Comment Re:Flash panic (Score 1) 161

You are right. I just checked my School's ethical research code, and there is an exemption under the 'exceptional circumstance' that taking informed consent is not possible because of a need for concealment. These studies still require ethical review though and the ethics panel will decide whether or not the concealment is justified. I had not encountered this before in my own work and I should not have generalized.

Comment Re:Flash panic (Score 1) 161

Do academic demographers get "informed consent" before processing census data? What about crime statistics? Network security incidents?

You are talking about aggregated data which is a bit different. Its a current debate as to whether anonymous routine data should be available to researchers at the individual level without the explicit consent of the people involved. I would say it should be but many argue otherwise.

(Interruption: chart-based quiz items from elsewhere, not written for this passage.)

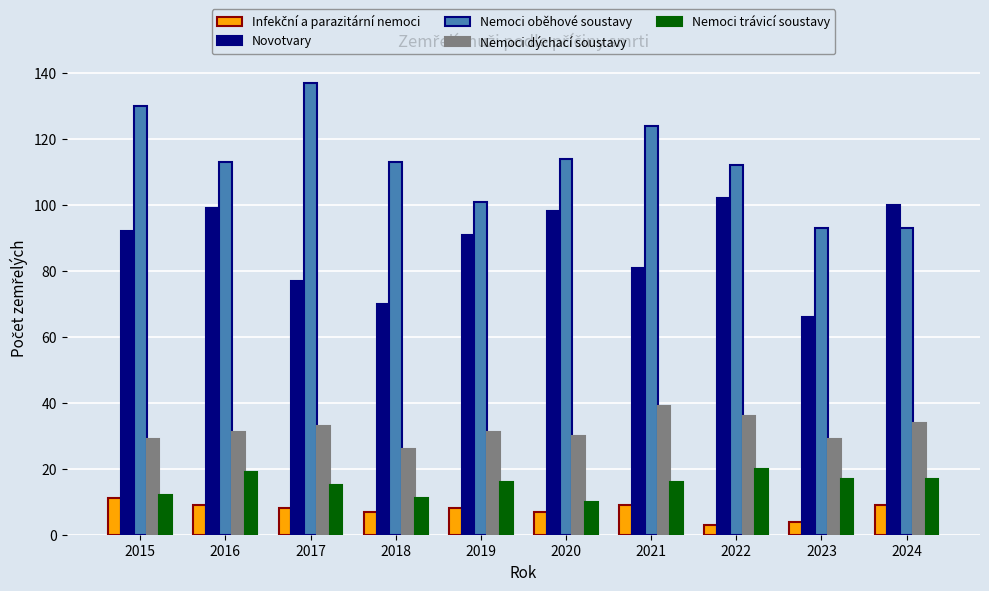

True or false: Novotvary has a value of 21 at 2015.

False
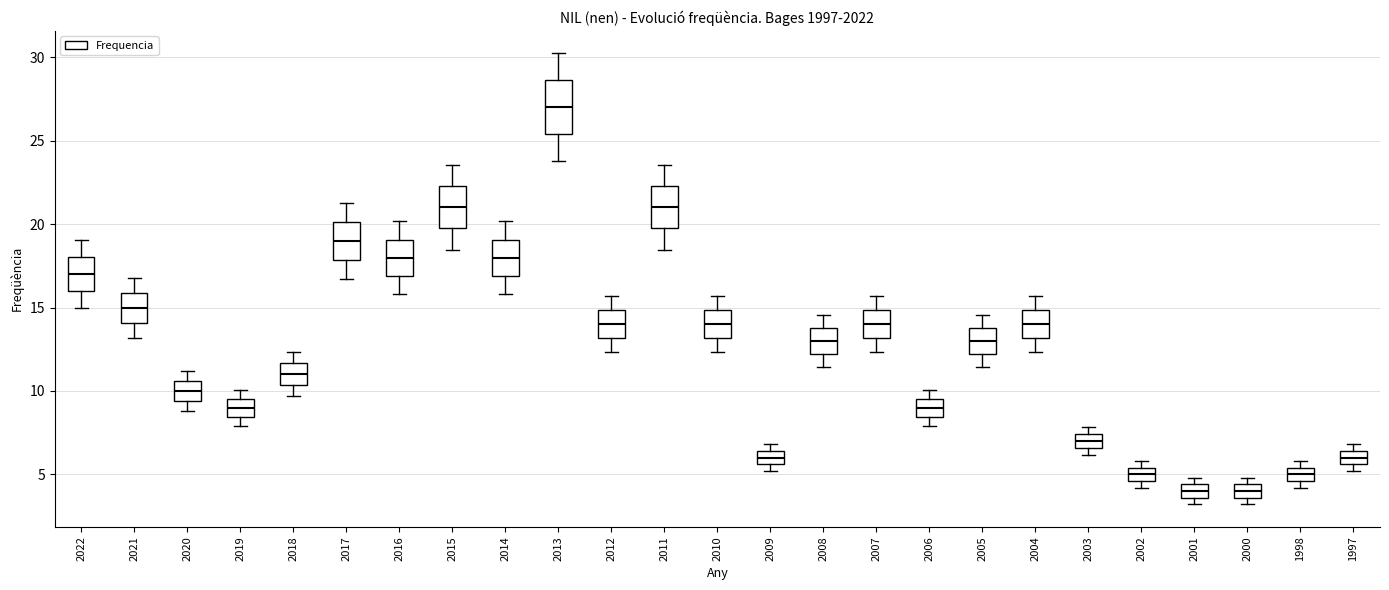

Reading left to right, transcribe this box plot: for each box, give where its median line is, the range the box spans, and where its two whiskers end, as read against the y-axis. The values are not printed on the chart, so give them approximately, as read against the axis.

2022: median 17.0, box 16.0 to 18.0, whiskers 15.0 to 19.0
2021: median 15.0, box 14.0 to 16.0, whiskers 13.0 to 17.0
2020: median 10.0, box 9.5 to 10.5, whiskers 9.0 to 11.0
2019: median 9.0, box 8.5 to 9.5, whiskers 8.0 to 10.0
2018: median 11.0, box 10.5 to 11.5, whiskers 9.5 to 12.5
2017: median 19.0, box 18.0 to 20.0, whiskers 16.5 to 21.5
2016: median 18.0, box 17.0 to 19.0, whiskers 16.0 to 20.0
2015: median 21.0, box 19.5 to 22.5, whiskers 18.5 to 23.5
2014: median 18.0, box 17.0 to 19.0, whiskers 16.0 to 20.0
2013: median 27.0, box 25.5 to 28.5, whiskers 24.0 to 30.0
2012: median 14.0, box 13.0 to 15.0, whiskers 12.5 to 15.5
2011: median 21.0, box 19.5 to 22.5, whiskers 18.5 to 23.5
2010: median 14.0, box 13.0 to 15.0, whiskers 12.5 to 15.5
2009: median 6.0, box 5.5 to 6.5, whiskers 5.0 to 7.0
2008: median 13.0, box 12.0 to 14.0, whiskers 11.5 to 14.5
2007: median 14.0, box 13.0 to 15.0, whiskers 12.5 to 15.5
2006: median 9.0, box 8.5 to 9.5, whiskers 8.0 to 10.0
2005: median 13.0, box 12.0 to 14.0, whiskers 11.5 to 14.5
2004: median 14.0, box 13.0 to 15.0, whiskers 12.5 to 15.5
2003: median 7.0, box 6.5 to 7.5, whiskers 6.0 to 8.0
2002: median 5.0, box 4.5 to 5.5, whiskers 4.0 to 6.0
2001: median 4.0, box 3.5 to 4.5, whiskers 3.0 to 5.0
2000: median 4.0, box 3.5 to 4.5, whiskers 3.0 to 5.0
1998: median 5.0, box 4.5 to 5.5, whiskers 4.0 to 6.0
1997: median 6.0, box 5.5 to 6.5, whiskers 5.0 to 7.0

Comment Re:Facebook evil, OKC less bad experiments (Score 1) 161

Facebook's experiments bother me more than OKCupid's. They're deliberately manipulating which news stories their readers see in order to affect their mood, and seeing how that affects the readers' behavior. That seems mean and dishonest. (Of course, I didn't know Facebook had news, so I'm not in their target market anyway, but it still seems mean.)

I agree that the Facebook incident is much more worrying than what OKCupid is doing.

OKCupid's a dating site, which means that all their "compatibility" scores are pretty much guesswork anyway, assisted by a lot of measurement, so an occasional suggestion of "maybe you two should see if you want to date" to people they normally wouldn't match up isn't that much perturbation of their approach anyway, and "whoops, pictures are broken, why don't you try talking first instead of just looking at pictures" is just fine, and both of them give them a bit of data outside the ranges they'd normally be collecting from - perhaps there are people that would get along well who they haven't been matching up. (I'm not in their market either, fortunately.)

Your post raises another interesting (and IMO ridiculous) issue though, which is that just because providing either of two different services (either pictures or no pictures) to all of your clients is perfectly fine - randomizing people to receiving one or the other is often considered not to be ethically sound.

Comment Re:Flash panic (Score 1) 161

I think the dividing line between when you need to get informed consent is when the experiment begins to make people do things they wouldn't have done anyway. Tweaking how people get paired up for dates is fine if they were looking for a date anyway. Forcing them to go on a date when they weren't planning to would require informed consent (and probably compensation).

Not really - even purely observational academic studies need ethical approval and informed consent. I really am confused about where the diving line should be between academic and commercial work.

Comment Re:Flash panic (Score 5, Insightful) 161

World discovers A/B testing
Freaks out
Until the next reality tv show comes on

When we (academics) do experiments on people however trivial we usually have to go through ethical clearance, get informed consent etc. I think its skipping that part that people are uncomfortable about. Of course that happens every day in the business world (and even did before computer scientists rediscovered basic experiments and called it A/B testing), but in some of these cases it does start to look like an academic psychology experiment. Perhaps use of OK Cupid implies consent to be experimented on but I doubt that consent is collected in a transparent way.